Material provided:
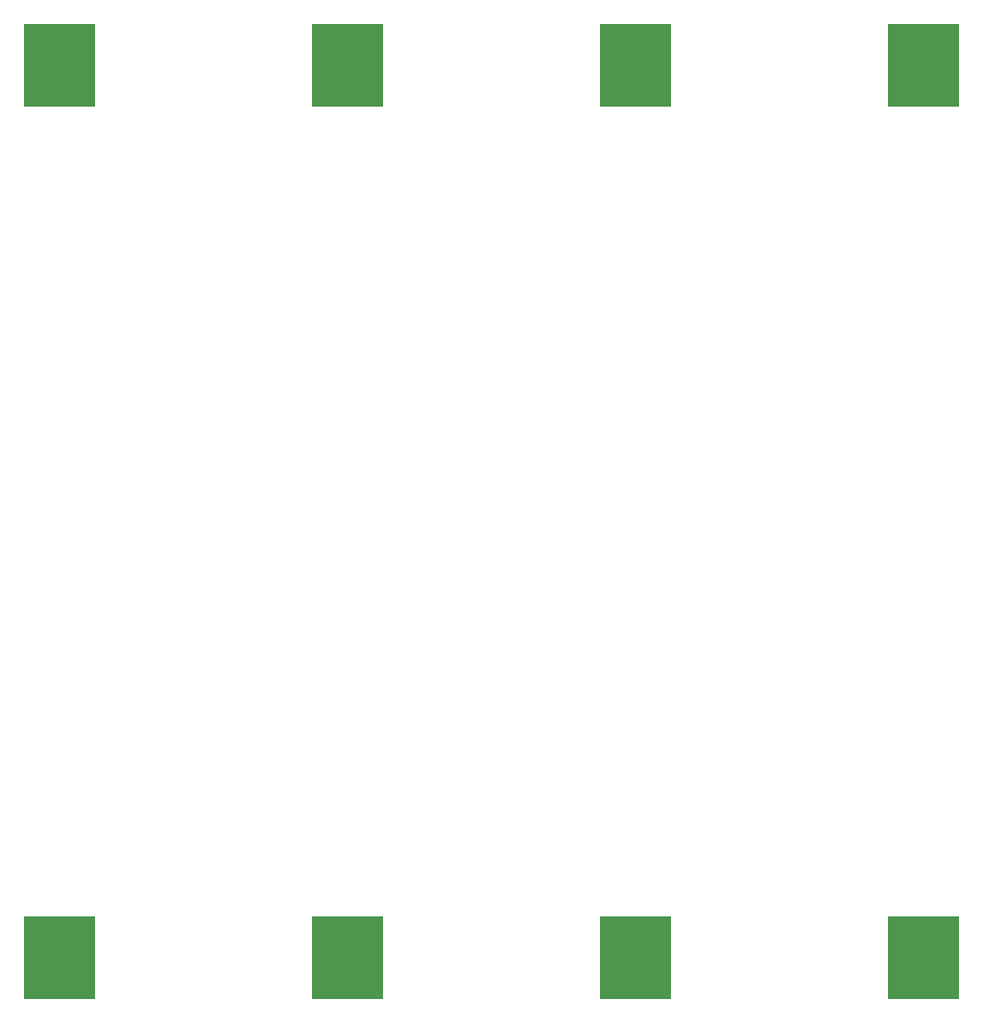
<source format=gbr>
%TF.GenerationSoftware,KiCad,Pcbnew,(6.0.5)*%
%TF.CreationDate,2022-05-14T14:58:19-07:00*%
%TF.ProjectId,li-ion-horn,6c692d69-6f6e-42d6-986f-726e2e6b6963,rev?*%
%TF.SameCoordinates,Original*%
%TF.FileFunction,Paste,Top*%
%TF.FilePolarity,Positive*%
%FSLAX46Y46*%
G04 Gerber Fmt 4.6, Leading zero omitted, Abs format (unit mm)*
G04 Created by KiCad (PCBNEW (6.0.5)) date 2022-05-14 14:58:19*
%MOMM*%
%LPD*%
G01*
G04 APERTURE LIST*
%ADD10R,6.350000X7.340000*%
G04 APERTURE END LIST*
D10*
%TO.C,BT4*%
X152400000Y-140930000D03*
X152400000Y-62270000D03*
%TD*%
%TO.C,BT1*%
X76200000Y-140930000D03*
X76200000Y-62270000D03*
%TD*%
%TO.C,BT2*%
X101600000Y-140930000D03*
X101600000Y-62270000D03*
%TD*%
%TO.C,BT3*%
X127000000Y-140930000D03*
X127000000Y-62270000D03*
%TD*%
M02*

</source>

Prompt: State only how many lines in the material include "APERTURE".

Answer to this exercise: 2